> _Tareas y ejercicios_:
A) ¿Puedes reproducir literalmente el pasaje del fragmento sobre los derechos de la naturaleza que empieza en las palabras "La Ley del río" y termina después de "y los derechos de la naturaleza."?
B) ¿Cómo se traduce al inglés esta oración del fragmento sobre los derechos de la naturaleza: "Este tipo de institucionalización está ausente hasta ahora en la mayoría de casos de derechos de la naturaleza."?

La Ley del río Whanganui opera de forma similar al establecer una junta con miembros mitad iwi, mitad de la Corona, que se encarga igualmente de gestionar los asuntos de la persona jurídica. La conformación de ambas juntas es extremadamente detallada y se detiene en cada una de las reglas de su funcionamiento, con el objetivo, al parecer, de cimentar un compromiso de deliberación democrática en la gestión de las entidades jurídicas. La Ley también designa a la junta como la cara humana del río, lo cual ha sido ampliamente interpretado como una manera de investir esta instancia como guardiana del río, pero no hay ninguna prueba legal de ello. Abordaré la cuestión particular de la tutela, o guarda, más adelante, cuando trate con más detalle las relaciones entre los indígenas y los derechos de la naturaleza.

Este tipo de institucionalización está ausente hasta ahora en la mayoría de casos de derechos de la naturaleza. Con seguridad, la razón radica, en parte, en el contexto específico de Nueva Zelanda; pero también puede deberse a que la idea de representación desarrollada allí, para empezar, no se pensó realmente en relación con los derechos de la naturaleza. La cuestión de la legitimidad en la causa, por ejemplo, tan importante para los derechos de la naturaleza en otros lugares, resulta aquí irrelevante por la forma detallada en que se establecen los acuerdos de gobernanza. Sí: las respectivas juntas tienen capacidad para representar a las dos entidades recién creadas, pero la innovación consiste en explicar exactamente qué significa eso, en qué circunstancias, con qué fin y mediante qué procedimientos precisos.

La cuarta cuestión importante que plantean estos dos casos es la de los derechos y la naturaleza en cuanto tales. No hay derechos positivos en las leyes, por lo que las personas jurídicas solo reciben los derechos que automáticamente les otorga la autoridad de la Carta de Derechos. Desde un punto de vista más filosófico, la idea de derechos no se destaca en ninguna de las dos leyes, sino que se ve desplazada por la idea de responsabilidad hacia territorios concretos. Así, aquí no aparece una naturaleza tal y como se entiende en las bases históricas exploradas anteriormente, nos enfrentamos más bien a territorios con historias y vínculos específicos. Por tanto, en lo que respecta a los derechos, estas leyes podrían llamarse “minimalistas”, mientras que, en lo que toca a la naturaleza, resultan altamente específicos (véase Macpherson, 2021).

> _Datos proporcionados_:
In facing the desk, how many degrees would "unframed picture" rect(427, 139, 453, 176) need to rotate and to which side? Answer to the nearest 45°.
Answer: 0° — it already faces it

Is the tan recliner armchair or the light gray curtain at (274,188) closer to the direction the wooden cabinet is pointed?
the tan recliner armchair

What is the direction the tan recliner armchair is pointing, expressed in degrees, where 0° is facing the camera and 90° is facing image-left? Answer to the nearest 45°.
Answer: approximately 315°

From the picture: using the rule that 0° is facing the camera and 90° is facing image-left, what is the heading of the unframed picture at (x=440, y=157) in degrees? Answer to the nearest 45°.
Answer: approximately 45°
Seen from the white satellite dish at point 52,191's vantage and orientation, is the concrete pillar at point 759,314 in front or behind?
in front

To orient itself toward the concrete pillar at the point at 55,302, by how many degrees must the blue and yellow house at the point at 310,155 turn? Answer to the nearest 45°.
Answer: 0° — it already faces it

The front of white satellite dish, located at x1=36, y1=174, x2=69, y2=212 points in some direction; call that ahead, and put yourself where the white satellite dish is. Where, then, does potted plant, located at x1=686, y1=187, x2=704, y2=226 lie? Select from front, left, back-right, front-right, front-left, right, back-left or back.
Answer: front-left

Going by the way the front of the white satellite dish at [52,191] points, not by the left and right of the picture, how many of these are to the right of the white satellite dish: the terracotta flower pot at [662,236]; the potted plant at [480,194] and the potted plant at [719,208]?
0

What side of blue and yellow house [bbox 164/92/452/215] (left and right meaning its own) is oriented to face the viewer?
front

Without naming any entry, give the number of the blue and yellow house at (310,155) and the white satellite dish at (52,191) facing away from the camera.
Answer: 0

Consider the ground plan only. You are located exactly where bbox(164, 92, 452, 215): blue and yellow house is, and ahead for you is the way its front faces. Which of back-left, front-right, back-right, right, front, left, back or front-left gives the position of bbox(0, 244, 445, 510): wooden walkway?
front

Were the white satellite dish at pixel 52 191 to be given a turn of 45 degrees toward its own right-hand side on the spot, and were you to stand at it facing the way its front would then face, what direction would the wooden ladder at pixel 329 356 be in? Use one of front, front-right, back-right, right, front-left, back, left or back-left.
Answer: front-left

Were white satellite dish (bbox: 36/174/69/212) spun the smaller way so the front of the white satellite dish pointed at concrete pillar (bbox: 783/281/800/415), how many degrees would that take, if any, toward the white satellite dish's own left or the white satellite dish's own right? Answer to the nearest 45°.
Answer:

> _Respuestas_:
A)
La Ley del río Whanganui opera de forma similar al establecer una junta con miembros mitad iwi, mitad de la Corona, que se encarga igualmente de gestionar los asuntos de la persona jurídica. La conformación de ambas juntas es extremadamente detallada y se detiene en cada una de las reglas de su funcionamiento, con el objetivo, al parecer, de cimentar un compromiso de deliberación democrática en la gestión de las entidades jurídicas. La Ley también designa a la junta como la cara humana del río, lo cual ha sido ampliamente interpretado como una manera de investir esta instancia como guardiana del río, pero no hay ninguna prueba legal de ello. Abordaré la cuestión particular de la tutela, o guarda, más adelante, cuando trate con más detalle las relaciones entre los indígenas y los derechos de la naturaleza.

B) This type of institutionalization is so far absent in most rights-of-nature cases.